To get the power from one point to another means crossing not only through hundreds of farm fields and backyards but also through multiple states with different regulatory requirements. Public lands that are subject to numerous environmental restrictions offer yet another obstacle.

Further complicating the transmission puzzle: The nation’s electric grid was designed primarily to serve particular states and regions, not necessarily to move electricity from one part of the U.S. to an entirely different area.

There also are technical challenges. To ensure a steady supply of electricity, there often must be some way to store excess energy generated from strong winds and prolonged sunshine and to supplement the downtimes with other sources such as gas-fired generators.

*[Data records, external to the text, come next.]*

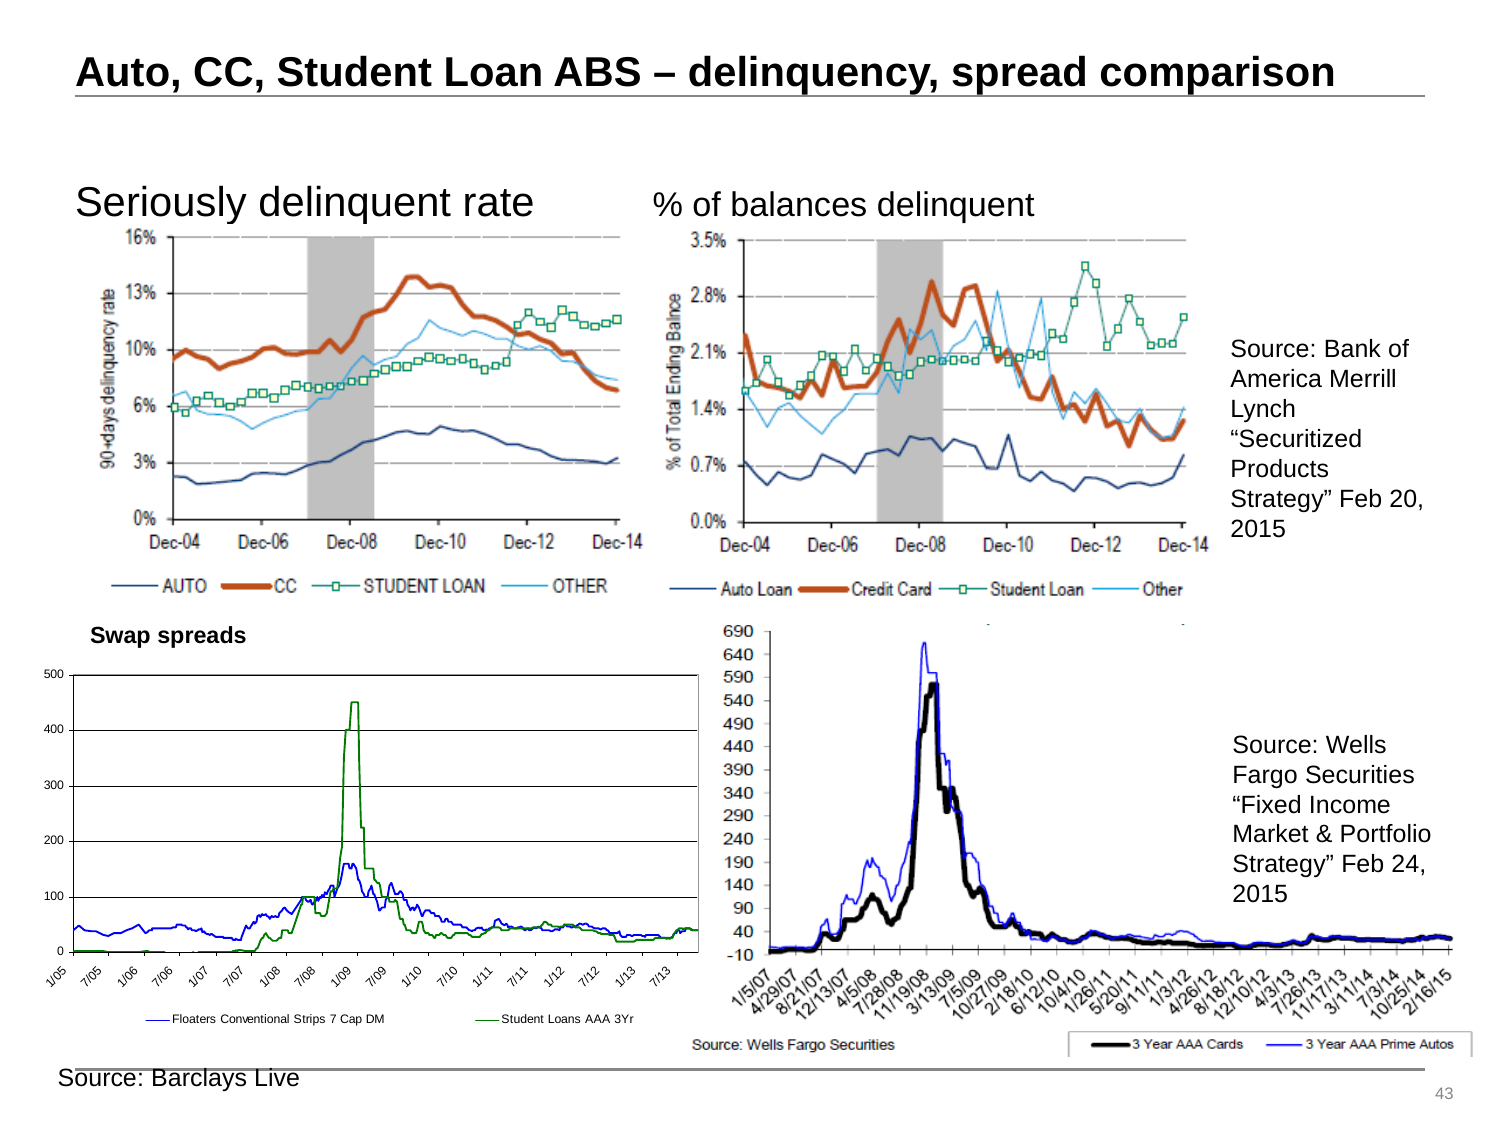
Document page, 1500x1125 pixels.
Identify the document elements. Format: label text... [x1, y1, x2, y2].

list Seriously delinquent rate [75, 174, 637, 232]
text_box Source: Barclays Live [42, 1054, 315, 1100]
picture [21, 624, 1476, 1057]
title Auto, CC, Student Loan ABS – delinquency, spread comparison [75, 45, 1424, 96]
picture [665, 224, 1213, 607]
text_box % of balances delinquent [637, 174, 1200, 232]
picture [99, 224, 647, 604]
text_box Swap spreads [74, 612, 374, 648]
text_box Source: Bank of America Merrill Lynch “Securitized Products Strategy” Feb 20, 2015 [1216, 324, 1448, 550]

While wind power is the fastest-growing source of new energy in the U.S., it still accounted for just 4.4 percent of the nation’s electricity in 2014, according to the U.S. Energy Information Administration. Solar power contributed just 0.4 percent.

President Barack Obama’s administration has encouraged the development of more wind and solar energy while imposing stricter limits on pollution from coal-fired power plants, part of his strategy to reduce the amount of heat-trapping carbon in the atmosphere. An international climate agreement announced earlier this month calls for nearly 200 countries to collectively slash carbon emissions in the decades ahead to slow the pace of global warming.

States also have been pressing utilities to generate power from cleaner sources. California is among 29 states that have adopted renewable energy requirements. In the nation’s most populous state, with the world’s eighth-largest economy, utilities must get half their energy from renewable sources by 2030. Vermont has set a 75 percent renewable energy standard by 2032.

Yet government regulations also have impeded the development of large-scale renewable energy projects.

Clean Line Energy Partners, the Houston-based firm behind the Grain Belt Express, had a route rejected in Arkansas. Twice, Iowa denied its requests to decide upfront – before it begins acquiring easements – whether a proposed line leading to the outskirts of Chicago is in the public interest.

Other transmission lines for renewable energy also have experienced delays and denials:

n Arizona utility regulators rejected a request by Southern California Edison in 2007 to build a 270-mile line carrying power from a site west of Phoenix to Palm Springs, California. Utility company officials said it could have prompted development of new solar power in the desert, but Arizona regulators cited concerns that California’s increased power draw could have led to higher rates for Arizonans.